Data extracts -
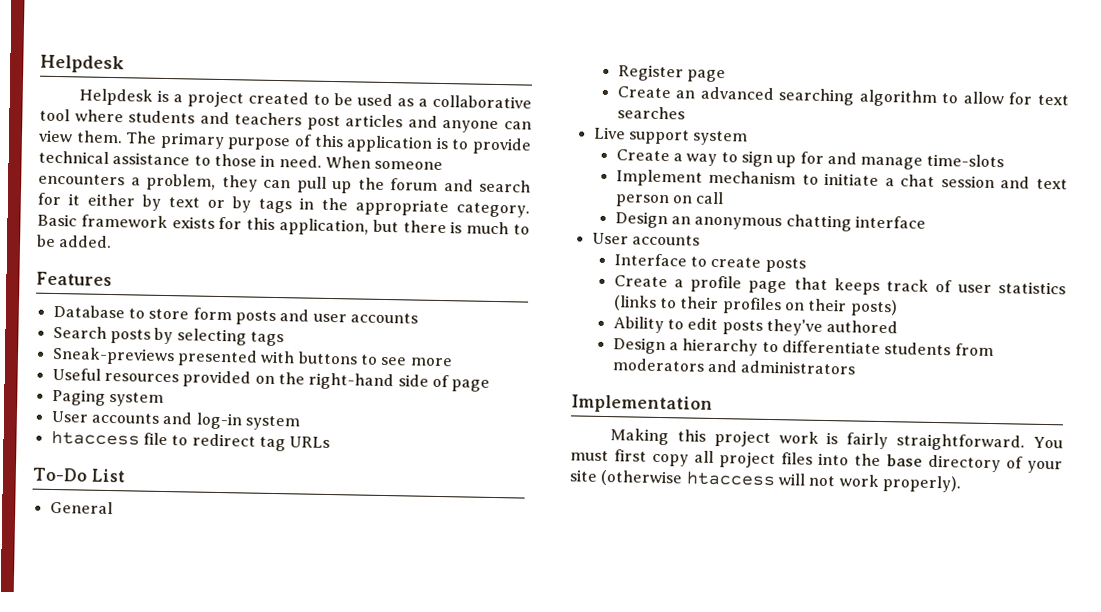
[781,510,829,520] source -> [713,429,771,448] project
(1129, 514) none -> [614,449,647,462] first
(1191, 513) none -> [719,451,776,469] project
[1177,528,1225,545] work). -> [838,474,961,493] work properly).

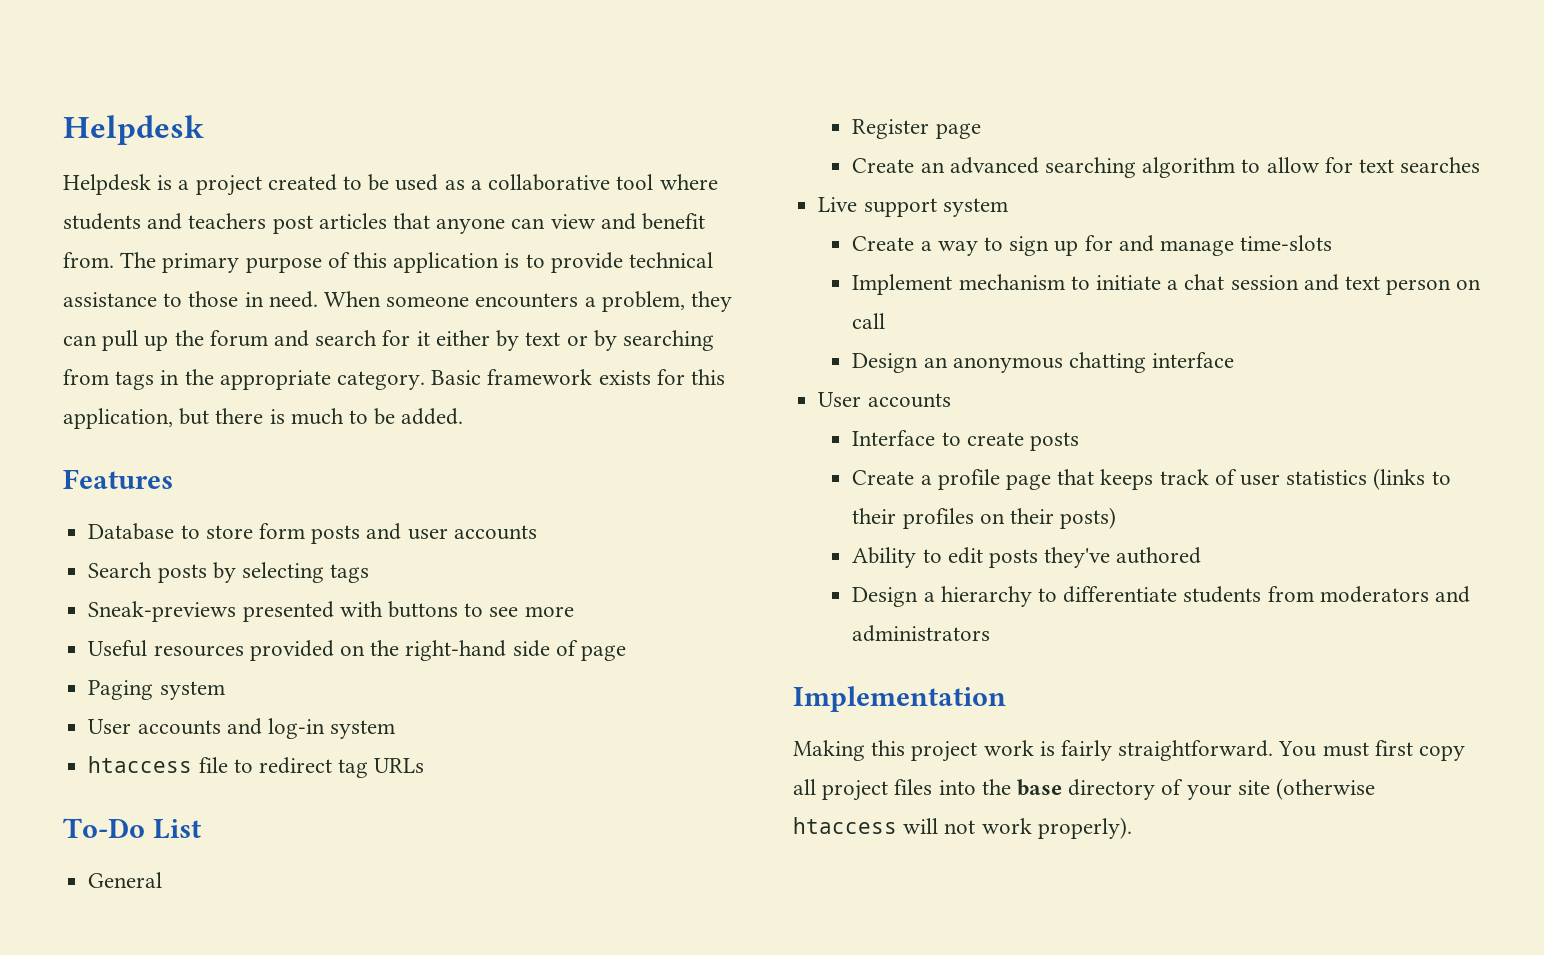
[407,115,438,128] and -> [393,213,431,229] that
[75,130,123,144] them. -> [600,213,706,230] [63,252,114,268] and benefit from.
(251, 204) none -> [622,330,714,351] [63,369,109,385] searching from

Task instructions - Read through the entries, then copy every line where the string "none" is found.

Your solution -
(1129, 514) none -> [614,449,647,462] first
(1191, 513) none -> [719,451,776,469] project
(251, 204) none -> [622,330,714,351] [63,369,109,385] searching from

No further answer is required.